Q: “We have an apricot and a mulberry tree that are both more than 30 years old. The apricot, although still a good fruit producer, appears to have something like a termite. Some of its branches are rotten although no sign of active infestation is present. The mulberry branches have also suffered damage, apparently from borers. At ground level, the mulberry tree has formed what looks like scar tissue on its trunk. We also have a 4-year-old bougainvillea that has some kind of boring beetle that makes a hole, goes about another three inches, and makes another hole. Can you give us some information about these conditions?”
– George Fodrea, Reseda
A: Termites frequently target fruit trees such as apricot, peach, nectarine and plum. None of these trees is long-lived and you should be content with 20 or 25 productive years from any of them. After such time has elapsed, these trees typically go into decline and become susceptible to bacterial canker disease and termites.

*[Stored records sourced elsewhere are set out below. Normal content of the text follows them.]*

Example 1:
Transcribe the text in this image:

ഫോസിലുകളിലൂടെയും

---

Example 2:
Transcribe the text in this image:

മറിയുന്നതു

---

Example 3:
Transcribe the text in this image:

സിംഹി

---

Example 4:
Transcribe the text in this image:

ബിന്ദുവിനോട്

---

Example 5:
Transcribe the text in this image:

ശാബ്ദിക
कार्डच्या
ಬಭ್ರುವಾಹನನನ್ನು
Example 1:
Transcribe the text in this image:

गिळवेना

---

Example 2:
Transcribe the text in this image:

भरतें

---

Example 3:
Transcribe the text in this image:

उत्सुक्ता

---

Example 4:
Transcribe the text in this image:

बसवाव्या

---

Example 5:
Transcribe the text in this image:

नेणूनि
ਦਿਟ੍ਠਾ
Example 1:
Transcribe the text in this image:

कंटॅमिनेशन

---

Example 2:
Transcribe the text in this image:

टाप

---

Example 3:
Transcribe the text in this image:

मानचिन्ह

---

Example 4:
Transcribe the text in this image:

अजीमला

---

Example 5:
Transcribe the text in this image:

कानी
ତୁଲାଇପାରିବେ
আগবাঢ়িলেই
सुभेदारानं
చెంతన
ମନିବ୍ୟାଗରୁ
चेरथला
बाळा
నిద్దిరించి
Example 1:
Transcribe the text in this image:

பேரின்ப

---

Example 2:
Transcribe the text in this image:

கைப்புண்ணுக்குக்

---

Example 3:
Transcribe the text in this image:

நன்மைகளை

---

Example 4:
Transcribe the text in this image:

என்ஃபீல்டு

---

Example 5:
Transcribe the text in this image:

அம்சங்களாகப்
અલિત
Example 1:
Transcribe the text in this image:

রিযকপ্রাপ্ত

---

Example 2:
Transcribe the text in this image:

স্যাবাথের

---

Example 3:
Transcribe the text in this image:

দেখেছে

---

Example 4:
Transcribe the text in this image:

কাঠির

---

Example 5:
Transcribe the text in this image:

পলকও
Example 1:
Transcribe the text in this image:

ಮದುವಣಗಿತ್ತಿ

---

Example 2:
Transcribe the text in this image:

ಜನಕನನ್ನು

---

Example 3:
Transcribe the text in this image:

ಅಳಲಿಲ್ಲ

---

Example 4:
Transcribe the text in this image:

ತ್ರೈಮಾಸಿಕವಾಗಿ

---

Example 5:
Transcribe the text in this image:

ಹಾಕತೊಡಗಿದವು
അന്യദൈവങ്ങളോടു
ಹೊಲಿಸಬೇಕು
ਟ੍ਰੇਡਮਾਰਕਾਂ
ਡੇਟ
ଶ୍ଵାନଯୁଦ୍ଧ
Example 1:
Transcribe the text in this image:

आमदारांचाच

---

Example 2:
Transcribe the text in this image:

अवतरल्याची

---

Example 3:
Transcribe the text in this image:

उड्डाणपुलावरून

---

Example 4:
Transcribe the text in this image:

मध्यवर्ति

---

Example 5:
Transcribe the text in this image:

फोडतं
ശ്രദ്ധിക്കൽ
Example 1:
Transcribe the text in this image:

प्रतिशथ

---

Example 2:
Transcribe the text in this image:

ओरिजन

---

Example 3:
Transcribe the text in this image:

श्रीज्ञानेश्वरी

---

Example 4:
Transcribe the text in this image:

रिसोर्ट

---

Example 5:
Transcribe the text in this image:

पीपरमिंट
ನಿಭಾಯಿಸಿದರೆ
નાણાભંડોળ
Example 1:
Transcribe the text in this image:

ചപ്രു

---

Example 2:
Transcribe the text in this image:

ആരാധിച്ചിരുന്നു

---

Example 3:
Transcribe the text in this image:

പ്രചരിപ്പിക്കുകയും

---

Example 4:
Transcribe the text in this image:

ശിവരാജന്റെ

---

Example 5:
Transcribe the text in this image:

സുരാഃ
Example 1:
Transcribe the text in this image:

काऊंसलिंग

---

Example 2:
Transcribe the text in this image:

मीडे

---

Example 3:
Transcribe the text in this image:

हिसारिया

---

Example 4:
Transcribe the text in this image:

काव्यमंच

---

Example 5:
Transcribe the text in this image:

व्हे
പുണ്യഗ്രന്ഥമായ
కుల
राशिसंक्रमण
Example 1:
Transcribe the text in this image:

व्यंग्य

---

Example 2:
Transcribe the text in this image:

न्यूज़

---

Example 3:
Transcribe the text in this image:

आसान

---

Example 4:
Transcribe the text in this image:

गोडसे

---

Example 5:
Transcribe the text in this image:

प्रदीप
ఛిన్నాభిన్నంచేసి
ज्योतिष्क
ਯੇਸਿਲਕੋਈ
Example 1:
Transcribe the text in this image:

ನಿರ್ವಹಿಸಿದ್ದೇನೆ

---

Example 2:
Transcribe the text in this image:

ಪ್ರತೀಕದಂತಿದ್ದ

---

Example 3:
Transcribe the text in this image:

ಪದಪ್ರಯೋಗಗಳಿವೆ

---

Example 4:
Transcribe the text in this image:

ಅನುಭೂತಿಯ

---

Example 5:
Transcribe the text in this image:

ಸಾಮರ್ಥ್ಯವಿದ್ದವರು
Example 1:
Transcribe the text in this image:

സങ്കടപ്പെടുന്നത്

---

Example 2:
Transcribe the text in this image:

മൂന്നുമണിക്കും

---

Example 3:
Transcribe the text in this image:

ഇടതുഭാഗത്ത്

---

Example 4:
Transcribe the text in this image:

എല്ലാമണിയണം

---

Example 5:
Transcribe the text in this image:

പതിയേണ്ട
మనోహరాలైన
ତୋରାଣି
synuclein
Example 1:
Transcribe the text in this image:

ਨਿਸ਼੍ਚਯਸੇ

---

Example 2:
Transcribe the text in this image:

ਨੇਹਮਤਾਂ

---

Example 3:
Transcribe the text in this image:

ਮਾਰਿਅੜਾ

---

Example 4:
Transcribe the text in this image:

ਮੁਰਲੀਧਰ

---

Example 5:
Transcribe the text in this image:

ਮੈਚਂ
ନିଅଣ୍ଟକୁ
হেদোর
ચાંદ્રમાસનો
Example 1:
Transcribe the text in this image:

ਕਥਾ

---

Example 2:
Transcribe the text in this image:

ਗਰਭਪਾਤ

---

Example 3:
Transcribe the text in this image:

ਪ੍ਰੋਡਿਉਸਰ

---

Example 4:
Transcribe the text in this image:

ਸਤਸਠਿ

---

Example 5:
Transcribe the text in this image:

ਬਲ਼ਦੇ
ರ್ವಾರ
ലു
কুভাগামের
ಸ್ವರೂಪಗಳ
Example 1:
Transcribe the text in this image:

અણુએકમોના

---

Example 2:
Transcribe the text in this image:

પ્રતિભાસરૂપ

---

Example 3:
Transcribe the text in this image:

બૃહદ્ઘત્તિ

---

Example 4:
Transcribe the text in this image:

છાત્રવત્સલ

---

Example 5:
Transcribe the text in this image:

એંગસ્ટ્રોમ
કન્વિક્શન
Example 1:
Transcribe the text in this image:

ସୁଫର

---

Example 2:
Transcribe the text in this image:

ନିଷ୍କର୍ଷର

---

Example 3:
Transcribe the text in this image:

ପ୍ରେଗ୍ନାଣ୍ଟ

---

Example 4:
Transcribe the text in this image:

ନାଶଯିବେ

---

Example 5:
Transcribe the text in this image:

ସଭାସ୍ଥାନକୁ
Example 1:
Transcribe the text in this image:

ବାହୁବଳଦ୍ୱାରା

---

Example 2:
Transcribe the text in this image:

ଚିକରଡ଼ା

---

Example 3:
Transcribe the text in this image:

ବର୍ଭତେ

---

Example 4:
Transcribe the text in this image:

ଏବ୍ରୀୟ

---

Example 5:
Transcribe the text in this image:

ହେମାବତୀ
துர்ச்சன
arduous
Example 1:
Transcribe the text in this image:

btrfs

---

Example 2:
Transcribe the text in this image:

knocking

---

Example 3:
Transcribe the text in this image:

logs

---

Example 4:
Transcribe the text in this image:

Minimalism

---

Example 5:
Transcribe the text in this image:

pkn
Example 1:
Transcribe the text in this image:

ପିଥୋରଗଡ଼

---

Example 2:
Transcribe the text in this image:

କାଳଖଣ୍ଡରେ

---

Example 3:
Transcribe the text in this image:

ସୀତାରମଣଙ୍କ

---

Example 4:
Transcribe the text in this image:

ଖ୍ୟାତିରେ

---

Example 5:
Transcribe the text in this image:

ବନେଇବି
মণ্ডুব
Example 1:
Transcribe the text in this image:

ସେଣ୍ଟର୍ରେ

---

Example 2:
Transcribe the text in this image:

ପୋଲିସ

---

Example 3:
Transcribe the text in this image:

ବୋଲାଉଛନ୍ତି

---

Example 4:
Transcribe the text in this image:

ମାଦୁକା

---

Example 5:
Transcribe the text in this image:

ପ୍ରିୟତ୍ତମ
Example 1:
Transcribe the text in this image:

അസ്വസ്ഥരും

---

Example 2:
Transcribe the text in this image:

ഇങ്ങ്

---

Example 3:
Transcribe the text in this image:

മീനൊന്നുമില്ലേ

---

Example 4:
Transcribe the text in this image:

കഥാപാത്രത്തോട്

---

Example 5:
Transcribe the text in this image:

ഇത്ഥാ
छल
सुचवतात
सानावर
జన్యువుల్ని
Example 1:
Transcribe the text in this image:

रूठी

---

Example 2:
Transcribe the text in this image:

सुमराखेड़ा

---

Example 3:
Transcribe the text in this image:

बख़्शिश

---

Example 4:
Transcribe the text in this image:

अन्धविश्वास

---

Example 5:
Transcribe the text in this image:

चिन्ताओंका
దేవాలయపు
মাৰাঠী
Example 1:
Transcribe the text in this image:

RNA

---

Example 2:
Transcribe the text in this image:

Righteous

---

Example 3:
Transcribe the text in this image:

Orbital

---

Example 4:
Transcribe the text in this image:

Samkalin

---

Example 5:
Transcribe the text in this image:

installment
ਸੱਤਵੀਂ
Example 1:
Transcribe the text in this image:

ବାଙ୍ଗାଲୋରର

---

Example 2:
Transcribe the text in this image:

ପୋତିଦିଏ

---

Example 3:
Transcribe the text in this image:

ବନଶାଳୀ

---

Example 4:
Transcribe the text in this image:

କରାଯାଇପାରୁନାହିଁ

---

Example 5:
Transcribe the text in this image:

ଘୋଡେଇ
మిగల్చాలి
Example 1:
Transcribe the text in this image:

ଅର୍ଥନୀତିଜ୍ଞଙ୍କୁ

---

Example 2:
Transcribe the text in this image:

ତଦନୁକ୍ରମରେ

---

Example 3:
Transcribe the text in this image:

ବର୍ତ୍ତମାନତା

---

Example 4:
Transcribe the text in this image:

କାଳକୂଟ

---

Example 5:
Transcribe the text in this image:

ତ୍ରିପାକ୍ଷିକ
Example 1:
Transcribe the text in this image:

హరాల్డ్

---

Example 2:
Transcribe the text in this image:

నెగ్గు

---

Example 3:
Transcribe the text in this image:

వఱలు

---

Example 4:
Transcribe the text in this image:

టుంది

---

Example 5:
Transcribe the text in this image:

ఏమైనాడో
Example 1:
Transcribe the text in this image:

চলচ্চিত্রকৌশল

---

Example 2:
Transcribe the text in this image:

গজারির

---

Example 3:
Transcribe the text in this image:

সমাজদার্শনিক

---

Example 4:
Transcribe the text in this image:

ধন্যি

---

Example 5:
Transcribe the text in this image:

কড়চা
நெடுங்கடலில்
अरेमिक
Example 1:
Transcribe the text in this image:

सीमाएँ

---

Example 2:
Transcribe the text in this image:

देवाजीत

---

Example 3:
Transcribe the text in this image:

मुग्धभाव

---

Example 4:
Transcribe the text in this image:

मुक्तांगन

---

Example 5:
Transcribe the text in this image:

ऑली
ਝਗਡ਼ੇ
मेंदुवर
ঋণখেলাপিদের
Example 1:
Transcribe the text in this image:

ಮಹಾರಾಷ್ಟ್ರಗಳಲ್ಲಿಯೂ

Curiously, one half of a tree can be practically dead as the result of termite damage while the other half continues to bear fruit. Your inability to see the termites at work does not mean they have absconded from the tree. They typically come out of their living quarters on sunny days following the first autumn rain, so be on the lookout for them at that time of year. Scar tissue on the trunk of any tree at ground level is nearly always the result of weedeater (power string trimmer) damage. The rapidly whirling plastic string of this infernal machine is used to trim away grass that grows up against tree trunks. Every year, thousands of trees in Los Angeles are lethally affected by plastic weedeater string cutting into their cambium, a thin layer of cells from which all water- and mineral-conducting plant tissues originate.
The fact that your mulberry has borers is a secondary problem that results from your tree being in a weakened condition, whatever the cause of that weakened condition might be.
As for your bougainvillea, I would enlist the help of our readers in deciphering its problem. The only pests I have noticed on Valley bougainvilleas are mites.